### To do
Range to reproduce from the entries below: the line with "Metres; depth is", the line with "The box [737,544,912,562] belongs to what?", and every line in between. Give them exactly and give nothing else.
··· Data for the task
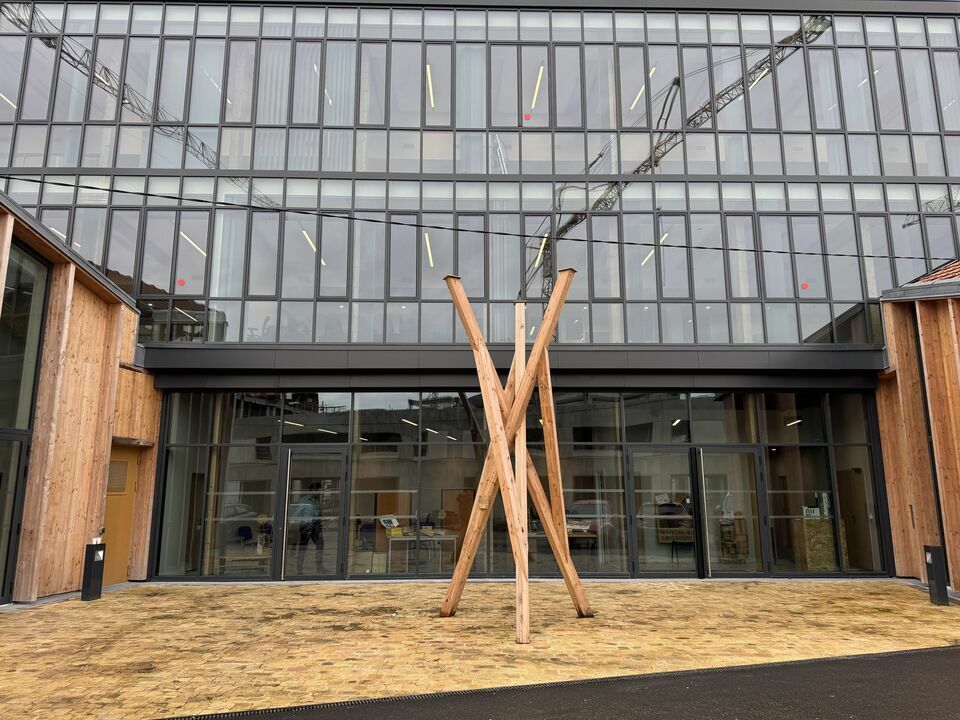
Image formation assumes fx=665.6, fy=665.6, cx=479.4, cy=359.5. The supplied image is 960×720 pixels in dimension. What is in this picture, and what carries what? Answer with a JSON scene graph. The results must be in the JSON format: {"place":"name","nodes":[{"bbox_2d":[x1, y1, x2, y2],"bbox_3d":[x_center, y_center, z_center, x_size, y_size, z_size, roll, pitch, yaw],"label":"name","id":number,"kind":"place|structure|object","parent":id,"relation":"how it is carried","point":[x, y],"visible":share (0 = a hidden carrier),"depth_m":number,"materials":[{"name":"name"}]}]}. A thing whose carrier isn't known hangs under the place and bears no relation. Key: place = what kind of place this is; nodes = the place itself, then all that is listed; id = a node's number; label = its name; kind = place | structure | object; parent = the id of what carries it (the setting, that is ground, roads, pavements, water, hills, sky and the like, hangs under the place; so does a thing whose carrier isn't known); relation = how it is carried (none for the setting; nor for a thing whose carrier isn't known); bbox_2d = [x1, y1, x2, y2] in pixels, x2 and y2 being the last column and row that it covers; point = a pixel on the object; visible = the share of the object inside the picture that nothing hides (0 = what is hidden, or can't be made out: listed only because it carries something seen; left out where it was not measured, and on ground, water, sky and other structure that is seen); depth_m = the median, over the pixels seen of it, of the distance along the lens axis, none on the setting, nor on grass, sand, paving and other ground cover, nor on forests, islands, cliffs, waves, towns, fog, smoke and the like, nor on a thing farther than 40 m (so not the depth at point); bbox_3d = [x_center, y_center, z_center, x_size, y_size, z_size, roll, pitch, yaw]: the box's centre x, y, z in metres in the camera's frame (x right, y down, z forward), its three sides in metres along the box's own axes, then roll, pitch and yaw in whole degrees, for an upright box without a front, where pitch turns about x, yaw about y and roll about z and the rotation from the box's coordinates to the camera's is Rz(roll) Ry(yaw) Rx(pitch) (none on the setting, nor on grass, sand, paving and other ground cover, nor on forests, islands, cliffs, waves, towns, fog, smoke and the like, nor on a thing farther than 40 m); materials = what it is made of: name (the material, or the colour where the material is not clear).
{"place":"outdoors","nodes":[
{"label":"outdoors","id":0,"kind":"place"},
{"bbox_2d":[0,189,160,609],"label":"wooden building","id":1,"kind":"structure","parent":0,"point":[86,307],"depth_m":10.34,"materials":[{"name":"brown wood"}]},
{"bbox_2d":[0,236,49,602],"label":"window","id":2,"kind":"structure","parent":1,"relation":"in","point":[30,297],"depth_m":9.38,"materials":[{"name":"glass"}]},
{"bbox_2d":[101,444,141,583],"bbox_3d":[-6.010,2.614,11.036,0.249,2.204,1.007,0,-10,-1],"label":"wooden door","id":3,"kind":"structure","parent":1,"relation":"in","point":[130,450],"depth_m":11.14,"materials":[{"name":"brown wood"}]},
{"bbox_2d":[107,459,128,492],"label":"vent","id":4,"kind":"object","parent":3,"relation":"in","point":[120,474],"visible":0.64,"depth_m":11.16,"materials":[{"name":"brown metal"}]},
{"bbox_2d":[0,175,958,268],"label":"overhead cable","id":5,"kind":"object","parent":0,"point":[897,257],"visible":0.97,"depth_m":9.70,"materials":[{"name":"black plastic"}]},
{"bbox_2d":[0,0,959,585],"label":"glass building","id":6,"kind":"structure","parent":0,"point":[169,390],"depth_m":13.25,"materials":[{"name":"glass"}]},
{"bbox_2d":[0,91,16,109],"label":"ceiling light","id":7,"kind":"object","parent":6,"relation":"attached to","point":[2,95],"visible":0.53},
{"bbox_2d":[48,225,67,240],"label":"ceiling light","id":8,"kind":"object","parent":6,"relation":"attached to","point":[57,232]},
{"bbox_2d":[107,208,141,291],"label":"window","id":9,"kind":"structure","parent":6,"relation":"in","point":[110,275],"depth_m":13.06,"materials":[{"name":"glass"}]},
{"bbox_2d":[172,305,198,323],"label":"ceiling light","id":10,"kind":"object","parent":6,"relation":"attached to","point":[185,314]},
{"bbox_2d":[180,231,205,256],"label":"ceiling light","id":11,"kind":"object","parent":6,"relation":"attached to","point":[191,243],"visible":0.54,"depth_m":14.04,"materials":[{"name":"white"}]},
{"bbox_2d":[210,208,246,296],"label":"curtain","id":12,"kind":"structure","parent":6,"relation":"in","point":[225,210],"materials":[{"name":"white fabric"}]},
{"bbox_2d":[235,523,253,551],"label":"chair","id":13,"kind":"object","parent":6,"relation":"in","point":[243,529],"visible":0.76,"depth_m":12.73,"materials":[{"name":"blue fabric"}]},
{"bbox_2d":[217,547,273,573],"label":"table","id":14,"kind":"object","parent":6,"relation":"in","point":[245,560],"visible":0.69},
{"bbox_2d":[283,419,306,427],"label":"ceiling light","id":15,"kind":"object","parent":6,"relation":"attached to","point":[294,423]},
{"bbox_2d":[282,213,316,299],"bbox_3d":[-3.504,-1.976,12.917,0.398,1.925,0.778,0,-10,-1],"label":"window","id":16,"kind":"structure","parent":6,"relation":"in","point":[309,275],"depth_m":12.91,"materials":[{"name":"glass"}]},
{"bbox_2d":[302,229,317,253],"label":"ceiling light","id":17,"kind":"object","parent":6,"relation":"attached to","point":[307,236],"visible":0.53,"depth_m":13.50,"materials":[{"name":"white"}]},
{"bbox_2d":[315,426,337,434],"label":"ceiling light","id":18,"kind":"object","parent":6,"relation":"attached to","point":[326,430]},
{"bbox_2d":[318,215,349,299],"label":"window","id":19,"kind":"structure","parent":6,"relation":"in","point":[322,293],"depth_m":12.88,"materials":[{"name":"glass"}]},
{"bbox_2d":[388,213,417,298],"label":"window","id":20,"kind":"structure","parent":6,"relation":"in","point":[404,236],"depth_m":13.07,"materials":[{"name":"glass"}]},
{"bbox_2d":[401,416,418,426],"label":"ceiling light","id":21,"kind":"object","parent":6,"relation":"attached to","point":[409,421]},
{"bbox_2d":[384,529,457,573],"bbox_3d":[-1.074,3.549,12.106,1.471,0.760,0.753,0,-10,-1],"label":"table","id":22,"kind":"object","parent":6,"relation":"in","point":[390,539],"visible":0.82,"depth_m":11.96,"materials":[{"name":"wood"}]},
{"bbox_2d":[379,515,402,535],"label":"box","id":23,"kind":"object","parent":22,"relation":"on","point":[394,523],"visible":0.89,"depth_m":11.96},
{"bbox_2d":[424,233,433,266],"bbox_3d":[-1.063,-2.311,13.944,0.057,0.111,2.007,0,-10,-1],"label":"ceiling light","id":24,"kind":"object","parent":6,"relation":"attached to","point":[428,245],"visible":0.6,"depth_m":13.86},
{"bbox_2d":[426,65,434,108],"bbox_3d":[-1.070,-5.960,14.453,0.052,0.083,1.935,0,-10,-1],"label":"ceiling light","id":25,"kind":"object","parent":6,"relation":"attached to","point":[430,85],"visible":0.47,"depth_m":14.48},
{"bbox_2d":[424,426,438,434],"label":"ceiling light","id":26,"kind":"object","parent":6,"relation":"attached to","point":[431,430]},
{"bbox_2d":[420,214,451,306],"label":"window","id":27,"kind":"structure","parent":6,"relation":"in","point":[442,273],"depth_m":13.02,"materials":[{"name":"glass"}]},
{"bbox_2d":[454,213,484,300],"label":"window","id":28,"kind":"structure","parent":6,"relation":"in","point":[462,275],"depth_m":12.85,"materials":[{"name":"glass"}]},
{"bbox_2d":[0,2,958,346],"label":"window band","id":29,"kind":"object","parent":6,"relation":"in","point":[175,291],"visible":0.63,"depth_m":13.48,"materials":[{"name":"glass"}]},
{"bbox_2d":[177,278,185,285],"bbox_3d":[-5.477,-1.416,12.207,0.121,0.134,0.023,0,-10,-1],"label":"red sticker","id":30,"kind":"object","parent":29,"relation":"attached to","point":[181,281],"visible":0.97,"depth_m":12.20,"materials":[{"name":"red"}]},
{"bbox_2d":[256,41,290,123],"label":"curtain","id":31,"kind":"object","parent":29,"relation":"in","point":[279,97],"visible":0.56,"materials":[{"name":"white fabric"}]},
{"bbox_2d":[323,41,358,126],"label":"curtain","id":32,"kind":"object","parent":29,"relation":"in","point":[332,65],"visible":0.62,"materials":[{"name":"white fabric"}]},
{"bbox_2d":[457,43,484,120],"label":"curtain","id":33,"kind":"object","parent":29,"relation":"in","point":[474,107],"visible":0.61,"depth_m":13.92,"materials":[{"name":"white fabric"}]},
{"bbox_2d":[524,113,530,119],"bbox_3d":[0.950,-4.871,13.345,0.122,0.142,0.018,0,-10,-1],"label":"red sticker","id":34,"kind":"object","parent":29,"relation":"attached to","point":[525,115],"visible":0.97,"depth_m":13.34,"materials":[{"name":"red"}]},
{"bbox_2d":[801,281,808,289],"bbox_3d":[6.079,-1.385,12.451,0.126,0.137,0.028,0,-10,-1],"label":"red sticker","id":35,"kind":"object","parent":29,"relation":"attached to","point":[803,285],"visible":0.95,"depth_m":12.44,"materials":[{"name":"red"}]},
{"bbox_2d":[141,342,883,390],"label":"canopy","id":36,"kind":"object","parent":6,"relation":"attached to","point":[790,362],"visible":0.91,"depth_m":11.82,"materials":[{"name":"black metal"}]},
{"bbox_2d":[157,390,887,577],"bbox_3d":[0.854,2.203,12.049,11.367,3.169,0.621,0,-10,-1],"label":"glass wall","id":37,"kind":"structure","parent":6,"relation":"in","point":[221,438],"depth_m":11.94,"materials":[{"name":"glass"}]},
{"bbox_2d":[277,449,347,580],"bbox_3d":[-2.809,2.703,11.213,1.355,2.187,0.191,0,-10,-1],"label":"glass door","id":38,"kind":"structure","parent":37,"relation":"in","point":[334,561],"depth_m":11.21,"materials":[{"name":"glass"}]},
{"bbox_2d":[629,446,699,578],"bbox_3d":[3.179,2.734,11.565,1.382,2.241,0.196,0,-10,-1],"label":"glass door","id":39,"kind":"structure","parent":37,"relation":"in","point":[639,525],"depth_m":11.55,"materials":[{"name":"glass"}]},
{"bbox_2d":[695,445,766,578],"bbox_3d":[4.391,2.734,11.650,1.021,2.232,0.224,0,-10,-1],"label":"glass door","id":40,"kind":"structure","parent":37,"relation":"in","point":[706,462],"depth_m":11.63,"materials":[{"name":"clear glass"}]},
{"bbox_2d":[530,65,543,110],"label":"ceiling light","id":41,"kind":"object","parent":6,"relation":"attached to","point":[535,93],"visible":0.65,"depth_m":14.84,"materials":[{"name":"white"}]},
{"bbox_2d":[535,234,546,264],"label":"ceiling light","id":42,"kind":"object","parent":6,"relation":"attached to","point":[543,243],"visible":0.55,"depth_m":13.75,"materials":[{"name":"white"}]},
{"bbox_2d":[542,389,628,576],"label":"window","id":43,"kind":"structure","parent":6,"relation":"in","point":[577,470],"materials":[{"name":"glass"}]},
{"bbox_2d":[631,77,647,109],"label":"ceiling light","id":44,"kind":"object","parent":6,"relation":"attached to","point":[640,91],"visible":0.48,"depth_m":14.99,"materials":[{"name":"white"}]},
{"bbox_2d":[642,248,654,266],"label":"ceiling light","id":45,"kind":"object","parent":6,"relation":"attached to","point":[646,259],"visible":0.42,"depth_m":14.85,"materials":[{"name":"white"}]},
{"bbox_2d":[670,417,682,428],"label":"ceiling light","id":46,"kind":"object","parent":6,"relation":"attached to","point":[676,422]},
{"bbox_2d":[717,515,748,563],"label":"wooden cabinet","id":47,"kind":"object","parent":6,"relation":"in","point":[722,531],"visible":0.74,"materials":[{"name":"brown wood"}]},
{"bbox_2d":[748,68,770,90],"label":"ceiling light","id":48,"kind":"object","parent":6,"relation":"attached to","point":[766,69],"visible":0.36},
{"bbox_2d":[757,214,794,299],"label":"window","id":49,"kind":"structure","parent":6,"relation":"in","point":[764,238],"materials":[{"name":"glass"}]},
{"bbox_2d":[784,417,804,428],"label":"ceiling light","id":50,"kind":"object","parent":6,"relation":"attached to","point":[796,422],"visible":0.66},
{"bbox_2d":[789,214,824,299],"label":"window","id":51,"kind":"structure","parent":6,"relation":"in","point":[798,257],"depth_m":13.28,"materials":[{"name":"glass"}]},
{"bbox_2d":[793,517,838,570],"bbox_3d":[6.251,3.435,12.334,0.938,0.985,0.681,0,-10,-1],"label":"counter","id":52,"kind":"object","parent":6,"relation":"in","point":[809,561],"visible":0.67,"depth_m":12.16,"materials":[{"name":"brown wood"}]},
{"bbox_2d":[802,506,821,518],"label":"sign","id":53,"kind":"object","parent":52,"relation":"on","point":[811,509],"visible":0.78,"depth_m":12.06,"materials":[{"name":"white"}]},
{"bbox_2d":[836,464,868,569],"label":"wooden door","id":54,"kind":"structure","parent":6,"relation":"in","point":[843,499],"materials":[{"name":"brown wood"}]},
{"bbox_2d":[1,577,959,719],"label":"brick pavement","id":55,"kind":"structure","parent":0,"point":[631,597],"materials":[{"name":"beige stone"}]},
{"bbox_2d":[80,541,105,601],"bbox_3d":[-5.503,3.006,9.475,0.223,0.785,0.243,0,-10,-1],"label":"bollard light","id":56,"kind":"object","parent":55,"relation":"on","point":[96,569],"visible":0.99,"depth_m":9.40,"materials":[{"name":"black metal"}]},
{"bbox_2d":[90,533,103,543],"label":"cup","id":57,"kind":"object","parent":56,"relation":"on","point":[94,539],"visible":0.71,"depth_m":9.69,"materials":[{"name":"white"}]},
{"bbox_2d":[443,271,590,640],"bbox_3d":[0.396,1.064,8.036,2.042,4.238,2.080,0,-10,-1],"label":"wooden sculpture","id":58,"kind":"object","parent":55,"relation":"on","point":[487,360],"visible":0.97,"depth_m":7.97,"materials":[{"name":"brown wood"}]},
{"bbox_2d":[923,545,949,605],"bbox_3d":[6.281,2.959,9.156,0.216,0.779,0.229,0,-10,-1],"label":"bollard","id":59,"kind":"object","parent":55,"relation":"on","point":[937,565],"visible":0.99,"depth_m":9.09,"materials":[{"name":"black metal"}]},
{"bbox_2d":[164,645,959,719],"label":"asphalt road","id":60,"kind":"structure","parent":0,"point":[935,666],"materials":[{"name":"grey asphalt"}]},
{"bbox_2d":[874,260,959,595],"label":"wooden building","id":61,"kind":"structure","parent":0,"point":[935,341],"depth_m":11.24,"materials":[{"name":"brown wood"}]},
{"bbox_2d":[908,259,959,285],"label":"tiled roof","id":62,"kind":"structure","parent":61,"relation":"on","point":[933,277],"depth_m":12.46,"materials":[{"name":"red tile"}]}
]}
······
··· Data for the task
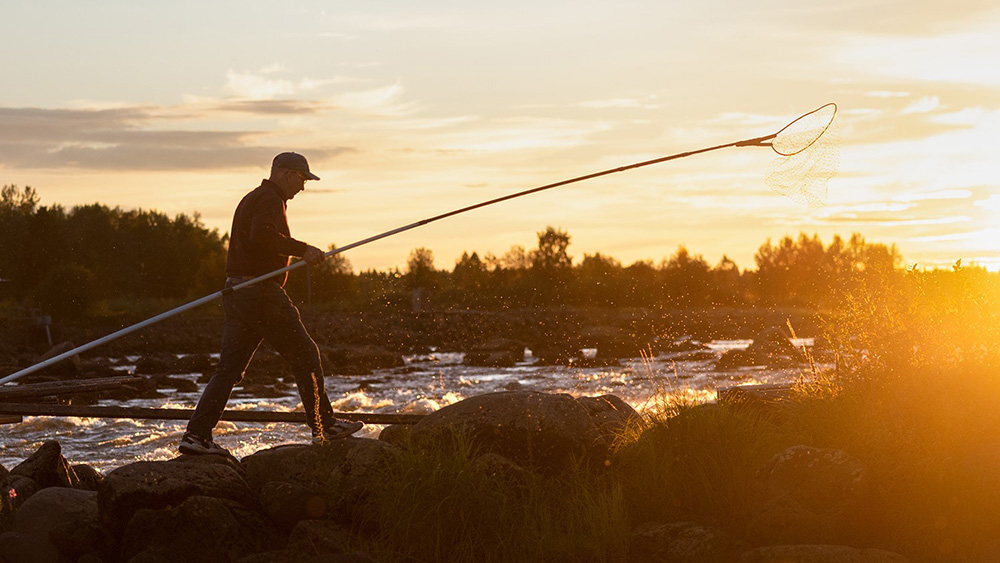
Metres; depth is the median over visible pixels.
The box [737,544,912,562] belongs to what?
······
### Written solution
Metres; depth is the median over visible pixels.
The box [737,544,912,562] belongs to what?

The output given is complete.